> **GIVEN PASSAGE**
____________________

The Biological World

The Biological World provides opportunities to apply mathematics to human physiology and health, botany, zoology, and ecology.

Solving problems from human physiology and health often requires collecting and analyzing data, using statistical concepts, making measurements, and applying ratio and proportion and percents in the analysis of data.    

  • What are the nutritional values of school lunches? 
  • What kinds of growth in heights do students undergo during a school year?

Exploring questions from botany can lead to applying mathematical topics from geometry, probability, measurement, and statistics. 

  • What are characteristics of leaves that grow on the outer parts of an oak tree versus those that grow on the inner parts of the tree? 
  • What can genetics reveal about the colors of the kernels of the offspring of Indian corn?  

Zoology presents opportunities to make measurements; to use proportional reasoning; to collect, organize, and interpret data; and to develop hypotheses or theories.

____________________

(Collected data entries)
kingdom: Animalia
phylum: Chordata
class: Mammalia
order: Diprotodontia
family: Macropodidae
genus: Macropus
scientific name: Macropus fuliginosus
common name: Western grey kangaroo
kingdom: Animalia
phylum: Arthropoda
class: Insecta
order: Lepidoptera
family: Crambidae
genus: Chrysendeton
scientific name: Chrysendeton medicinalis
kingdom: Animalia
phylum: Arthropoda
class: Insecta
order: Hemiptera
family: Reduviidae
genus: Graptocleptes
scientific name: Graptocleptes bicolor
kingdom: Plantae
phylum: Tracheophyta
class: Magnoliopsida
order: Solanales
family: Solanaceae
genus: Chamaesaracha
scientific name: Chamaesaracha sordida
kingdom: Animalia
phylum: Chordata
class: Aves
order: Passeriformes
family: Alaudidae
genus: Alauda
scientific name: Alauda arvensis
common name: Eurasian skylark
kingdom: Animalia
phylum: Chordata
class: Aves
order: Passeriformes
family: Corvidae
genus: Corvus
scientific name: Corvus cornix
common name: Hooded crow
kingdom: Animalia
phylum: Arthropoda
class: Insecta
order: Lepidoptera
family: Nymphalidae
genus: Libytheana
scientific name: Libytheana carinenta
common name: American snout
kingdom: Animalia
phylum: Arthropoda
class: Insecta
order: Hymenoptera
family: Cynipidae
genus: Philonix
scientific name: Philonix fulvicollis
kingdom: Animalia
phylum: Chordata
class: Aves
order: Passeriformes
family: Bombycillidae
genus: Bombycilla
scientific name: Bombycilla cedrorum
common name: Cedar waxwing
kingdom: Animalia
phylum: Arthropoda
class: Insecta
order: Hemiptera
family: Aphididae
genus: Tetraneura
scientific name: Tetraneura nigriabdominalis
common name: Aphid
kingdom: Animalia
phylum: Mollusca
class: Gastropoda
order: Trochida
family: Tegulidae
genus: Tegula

____________________

> **WORK TO COMPLETE**
A. Copy the passage on the biological world word for word, starting at "The Biological World provides" and ending at "analysis of data.".
B. Answer these questions using the passage on the biological world:
(i) To which four areas does the passage say mathematics can be applied?
(ii) Which mathematical topics can exploring questions from botany lead to applying?
(iii) What kind of corn is named in the question about the colors of kernels?
C. Go on with the passage on the biological world from its final sentence.

> **RESPONSES FOR EACH TASK**
A.
The Biological World provides opportunities to apply mathematics to human physiology and health, botany, zoology, and ecology.

Solving problems from human physiology and health often requires collecting and analyzing data, using statistical concepts, making measurements, and applying ratio and proportion and percents in the analysis of data.

B.
(i) Human physiology and health, botany, zoology, and ecology
(ii) Geometry, probability, measurement, and statistics
(iii) Indian corn

C.
  • What can be learned about animals from the imprints their feet make on a soft surface? 
  • What is the nutritional value of a locust?  
  • What are the differences between Africanized or “killer” bees and European honeybees? 

Ecology has become a very important science in environmental studies, and mathematical topics are essential in drawing conclusions from those studies. 

  • How are matrices and matrix operations used to explore the effects on the animal food chain of an ecosystem in which a wildfire has destroyed the grasses?   
  • What can mathematical models predict about the reproduction rates of animals in an ecosystem? 
  • How can mathematical chaos help to explain the difficulties of reintroducing an endangered species into the wild?